A minor corrective retracement/pull-back looms for Gold

Fig 2: Spot Gold (XAU/USD) minor short-term trend as of 23 Oct 2023 (Source: TradingView, click to enlarge chart)

Right now, technically speaking, the short-term uptrend phase of Gold (XAU/USD) in place since the 6 October 2023 low of US$1,810 has reached an “overstretched condition” after it scaled to a five-month high seen last Friday, 20 October.

Price actions of Gold (XAU/USD) have reacted negatively at the upper boundary of the short-term ascending channel that is right below a key short-term pivotal resistance of US$2,006 (the former congestion area of 5 May/12 May 2023 and a Fibonacci extension projection cluster) coupled with a bearish divergence condition seen in the hourly RSI momentum indicator at its overbought region (above 70 level) on last Friday.

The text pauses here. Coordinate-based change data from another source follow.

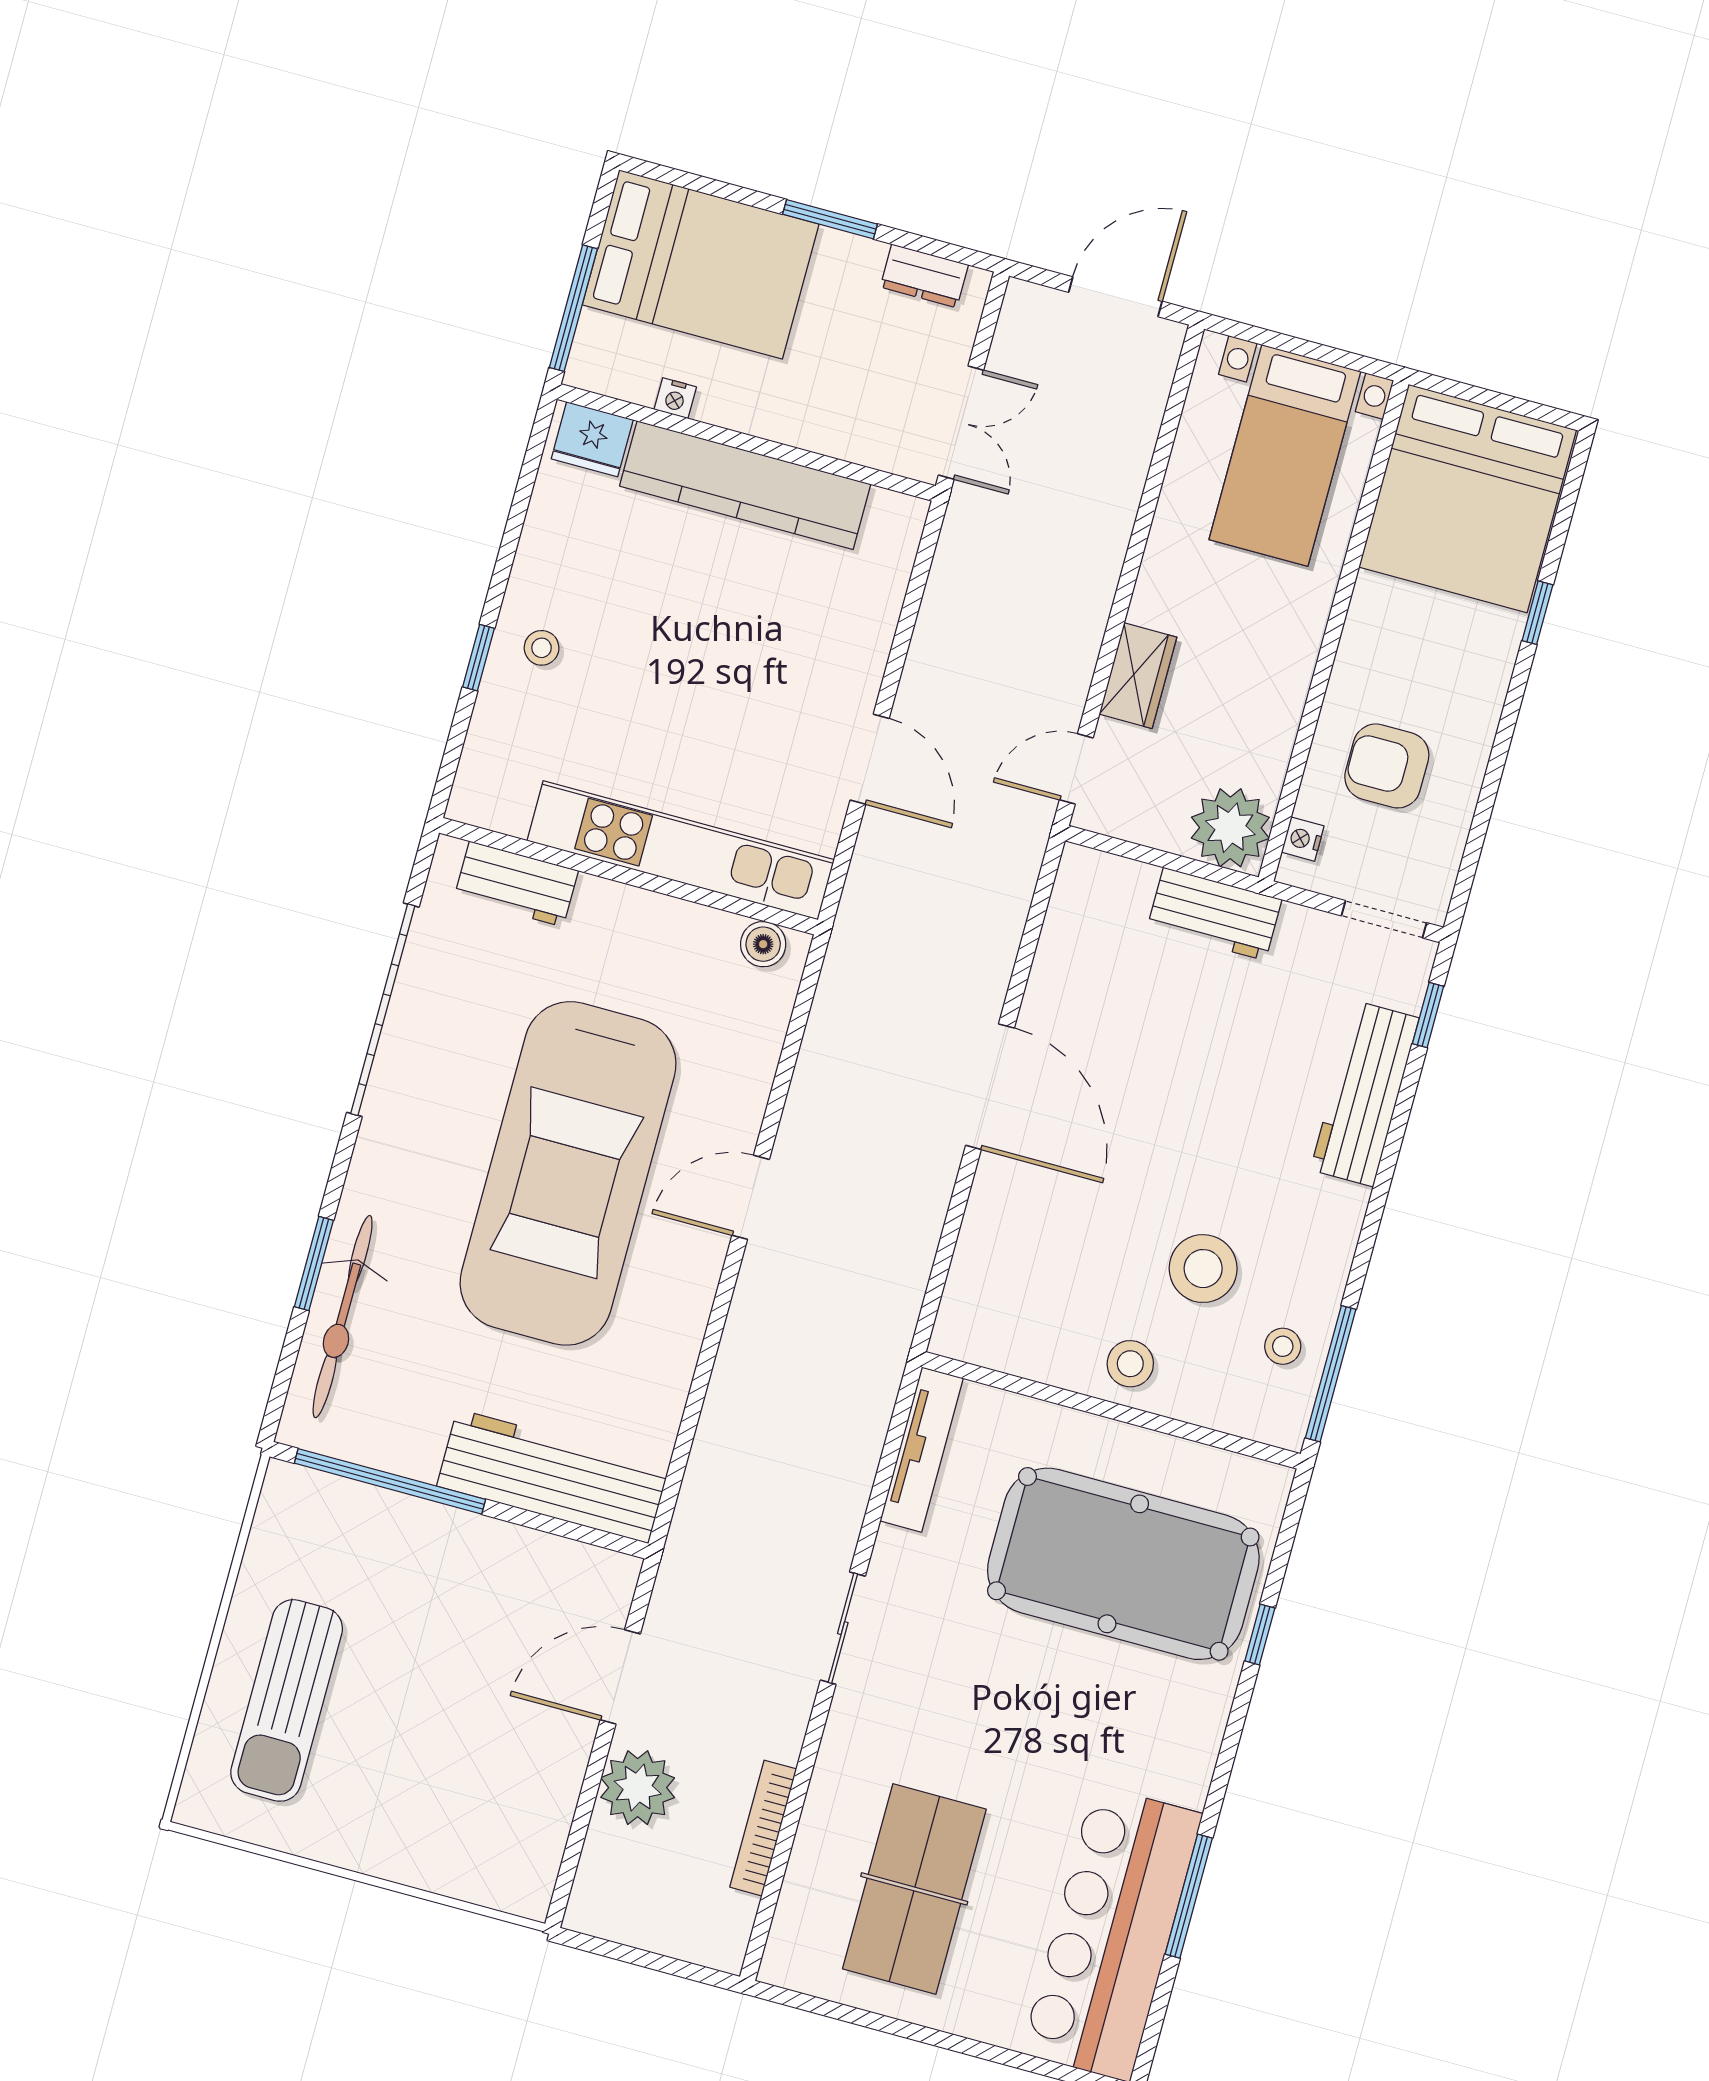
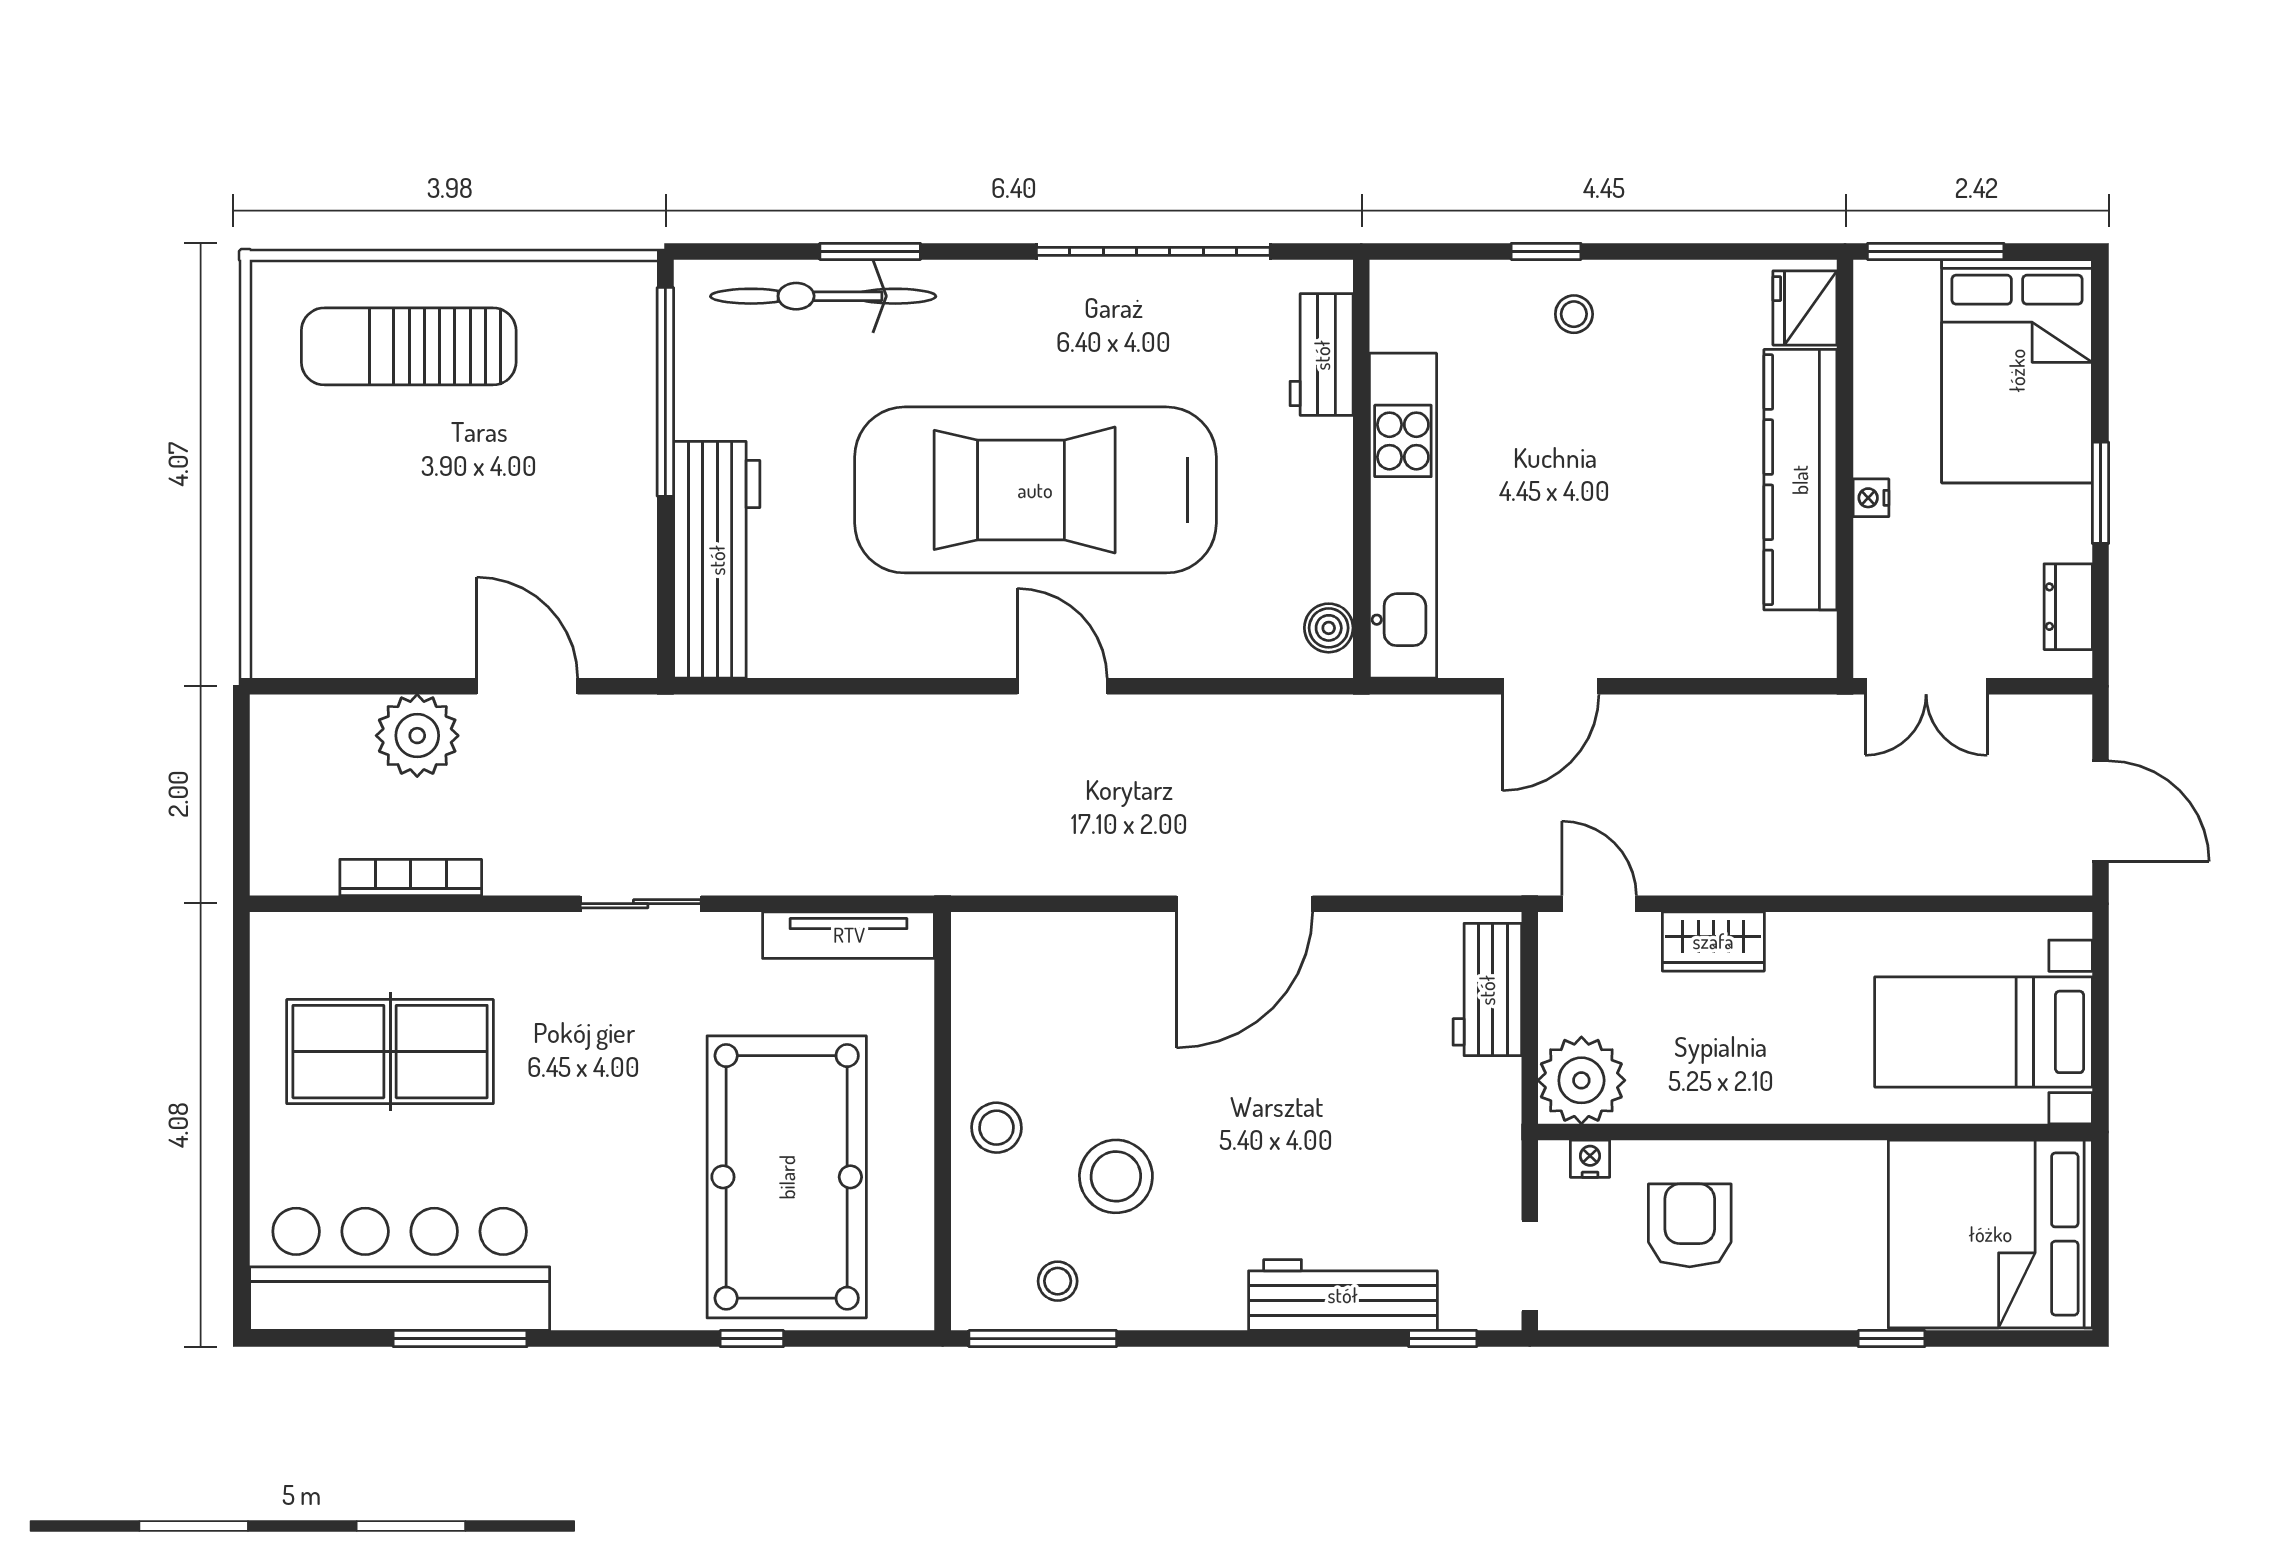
nightstand: (675, 398) -> (1871, 498), moved
workbench: (1214, 914) -> (1487, 990), moved

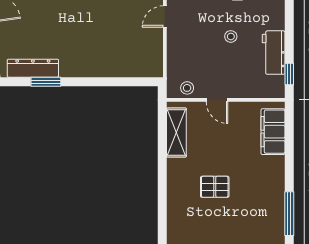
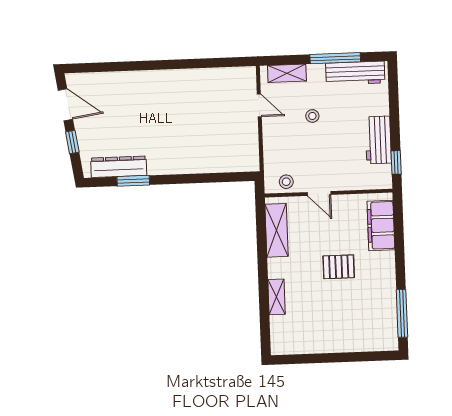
door: (165, 17) -> (259, 105), swing flipped
stool: (231, 36) -> (312, 116), moved
pallet: (215, 187) -> (339, 267), moved
shelving: (174, 194) -> (276, 297), added

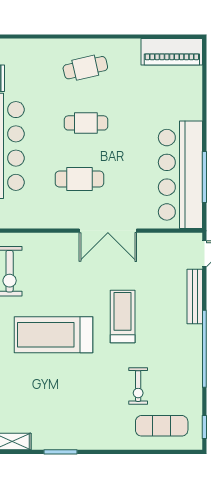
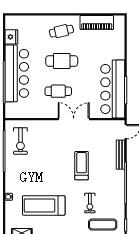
piano: (172, 52) -> (97, 23), moved
cafe table: (86, 123) -> (62, 61), width x1.37, depth x1.35
double door: (108, 231) -> (74, 119), swing flipped
treadmill: (54, 335) -> (44, 205), moved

These observations suggest the bullish momentum of the short-term uptrend phase in Gold (XAU/USD) has abated and the next potential movement may be a corrective retracement before a new potential impulsive up move sequence unfolds due to the clearance of the key 200-day moving average and the former medium-term descending channel resistance at around US$1,900.

A break below the near-term support of US$1,947 reinforces the retracement scenario towards the immediate support zone of US$1,932/1,920 (200-day moving average and the 38.2% Fibonacci retracement of the recent rally from 6 October 2023 low to 20 October 2023 high).

On the flip side, a clearance above US$2,006 negates the short-term bearish tone for a continuation of the bullish impulsive up move sequence towards the next intermediate resistance at US$2,028/2,037 (11 May 2023 minor swing high and a Fibonacci extension projection) in the first step.